I've got an MVC app that normally works fine, but on a particular server, it's returning a 401.0 "The authenticated user does not have access to a resource needed to process the request" error.
Normally it works like this:
I have logging in the filter, and I can see the user getting authenticated. So, they're making it at least that far. However, instead of the page they're supposed to see, there's a 401.0 Unauthorized error from IIS.
Things I have tried:
I set up a tracing rule for this error, and I have a trace, but I have no idea how to read it. I would paste it here, but it's a pretty long XML file.
The error comes from module ManagedPipelineHandler, notification ExecuteRequestHandler, handler System.Web.Mvc.MvcHandler, with error code 0x00000000.
One detail: This server is configured to use port 90 instead of port 80. I'm not sure why that would cause problems, but maybe it would?
One other detail: The app in question is running as an application in a virtual directory underneath the "main" application, which is configured as the root website.
One new detail: This server is Windows Server 2008 R2, and was upgraded from Windows Server 2003. I believe something in the upgrade process may account for the issue, as none of the "usual suspect" solutions to this type of problem have helped.
In the Manager central pane, double-click the Authentication option under IIS block. In the Authentication list, enable either Windows Authentication option or Basic Authentication, and disable all other authentication options.
This indicates that the Web Interface server cannot resolve the FQDN in the Authentication URL. Make sure you can ping the FQDN of your Access Gateway and it resolves to the internal VIP address.
So you have found the solution but seeking clarification why it worked.
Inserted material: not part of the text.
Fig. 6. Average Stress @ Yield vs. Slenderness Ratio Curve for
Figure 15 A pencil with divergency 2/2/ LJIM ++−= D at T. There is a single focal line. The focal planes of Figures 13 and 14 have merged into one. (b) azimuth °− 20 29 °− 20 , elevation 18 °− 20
This can be one of the scenario.
Seems your website/web application was hosted through specific user credentials that was expired. Next time when you remove & add windows authentication through new credentials or application pass through it worked.
I face similar situation in one of our test web application that is hosted using specific user Path Credentials. Each time user password is changed/expired. Web application stops working.
Windows authenticates first with Kerberos. Next it attempts other authentication methods. Your requirement was NTLM. Turning off all but Windows Authentication forced the application to attempt NTLM which succeeded.